The agreement marks progress in the implementation of the pension reform. The association, Abi, said in a statement that its executive committee had unanimously agreed to the project. It envisages the setting up of a state-financed fund to be called “Public Guarantee Fund”.

It is meant to encourage banks to give easier credit to employers paying workers’ severance payments, also known as Tfr, to a pension fund rather than releasing it as a lump sum at the end of the worker’s career.

Welfare minister Roberto Maroni said earlier this month that the Tfr reform was ready to kick in on time with the government July deadline, provided that Abi agreed to the fund.

Abi’s approval effectively means that banks have committed to back businesses, especially small and medium enterprises, which by paying Tfr to pension funds, would lose a precious self-financing source.

The credit offered however should not be used for business purposes, but solely as compensation for the lost Tfr income.

But Abi’s endorsement comes with provisos. The association requires that banks alone be able to decide on applicants’ credit worthiness and financing rates.

Abi spokesman Gianluca Smiriglia told IPE: “The banks are keeping the safeguard of controlling credit worthiness. The press has called this ‘conditional’ but it is not, it is actually a guarantee.”

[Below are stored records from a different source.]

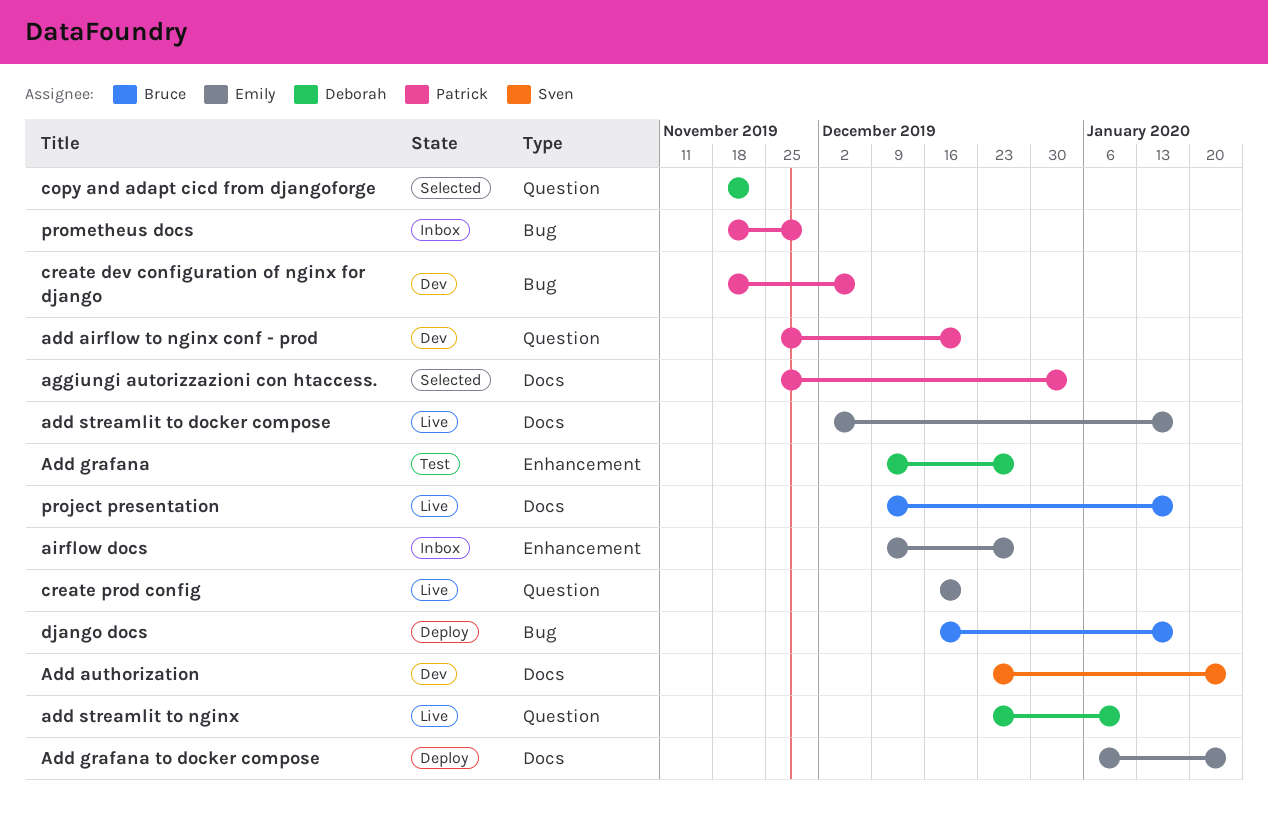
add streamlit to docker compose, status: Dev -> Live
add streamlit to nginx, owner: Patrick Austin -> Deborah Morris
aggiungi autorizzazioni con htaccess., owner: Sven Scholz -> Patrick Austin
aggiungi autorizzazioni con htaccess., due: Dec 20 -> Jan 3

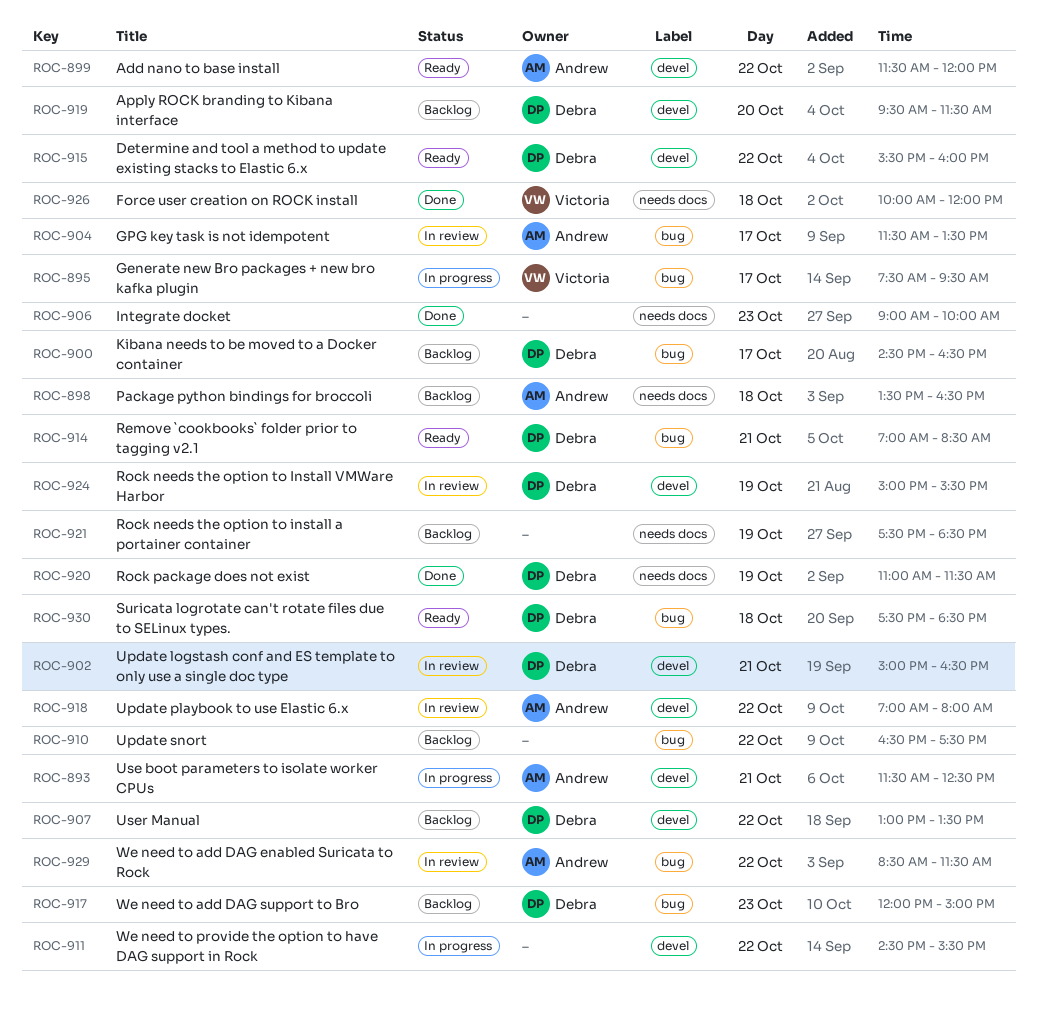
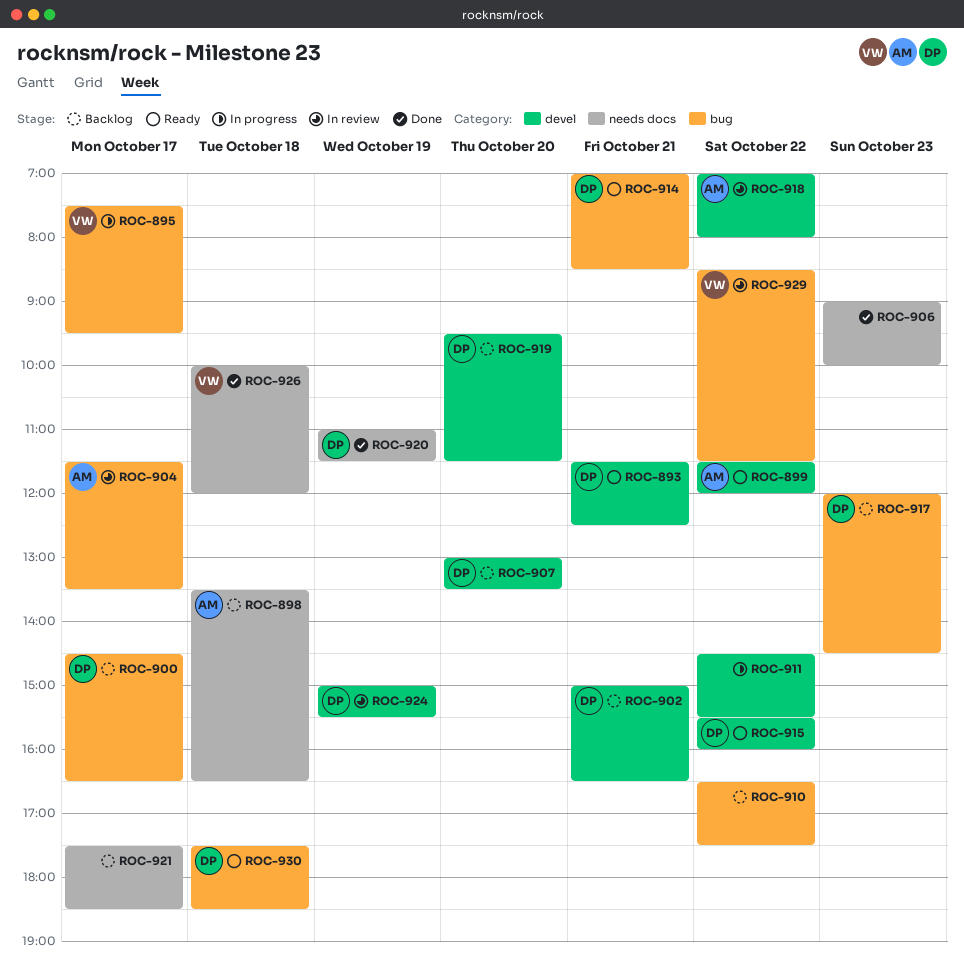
ROC-893, status: In progress -> Ready
ROC-893, owner: Andrew -> Debra
ROC-902, status: In review -> Backlog
ROC-907, day: Oct 22 -> Oct 20
ROC-917, ends: 15:00 -> 14:30
ROC-921, day: Oct 19 -> Oct 17
ROC-929, owner: Andrew -> Victoria

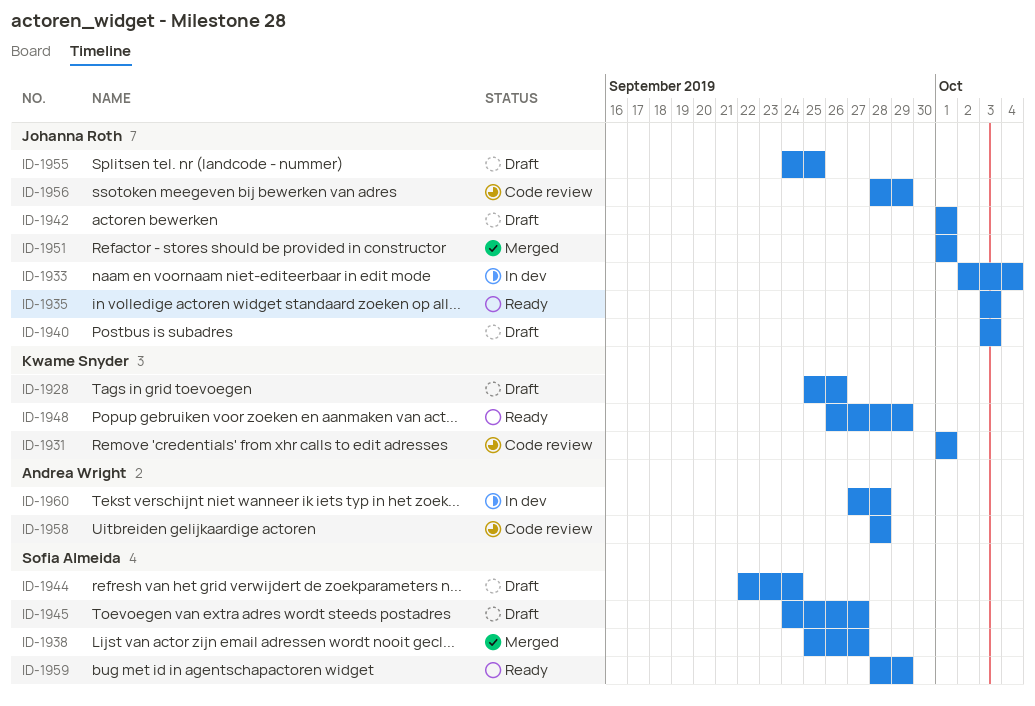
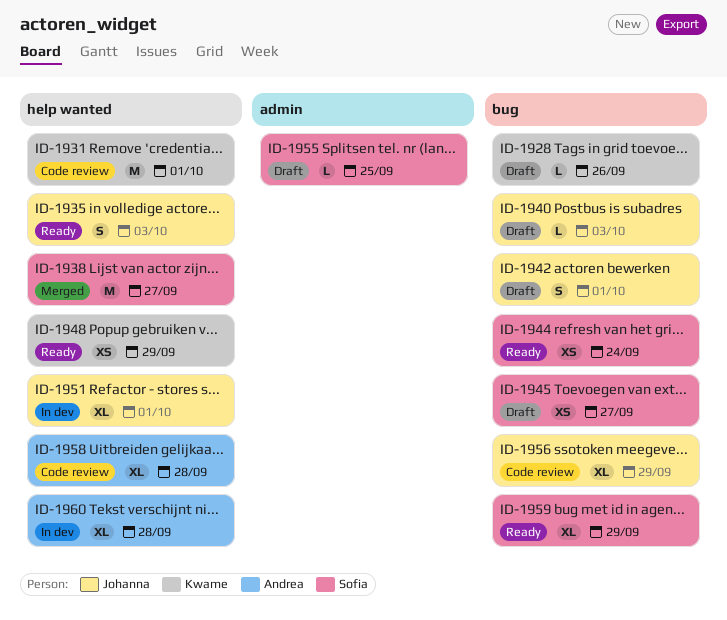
ID-1933: present -> none
ID-1944, status: Draft -> Ready
ID-1951, status: Merged -> In dev
ID-1955, owner: Johanna Roth -> Sofia Almeida

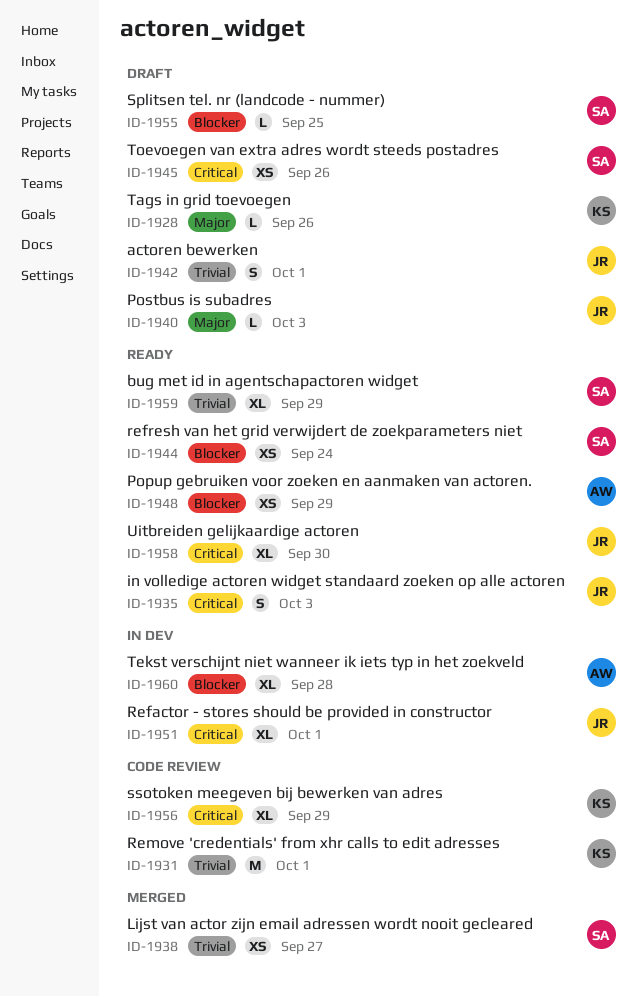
ID-1938, estimate: M -> XS
ID-1945, due: Sep 27 -> Sep 26
ID-1948, owner: Kwame -> Andrea
ID-1956, owner: Johanna -> Kwame
ID-1958, status: Code review -> Ready
ID-1958, owner: Andrea -> Johanna
ID-1958, due: Sep 28 -> Sep 30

Smiriglia was unable to quantify the compensation rate offered to employers as well as the time scale for the set up of the fund. The welfare ministry declined to comment.

The president of pension regulator Covip, Luigi Scimia, however, estimated that with state financial backing the Tfr volume would double from the €2bn estimated for 2006 to €5bn.

He said that when the €530m state help, guaranteed by the competitiveness law, the rate of Tfr paid to pension funds was “bound to rise”.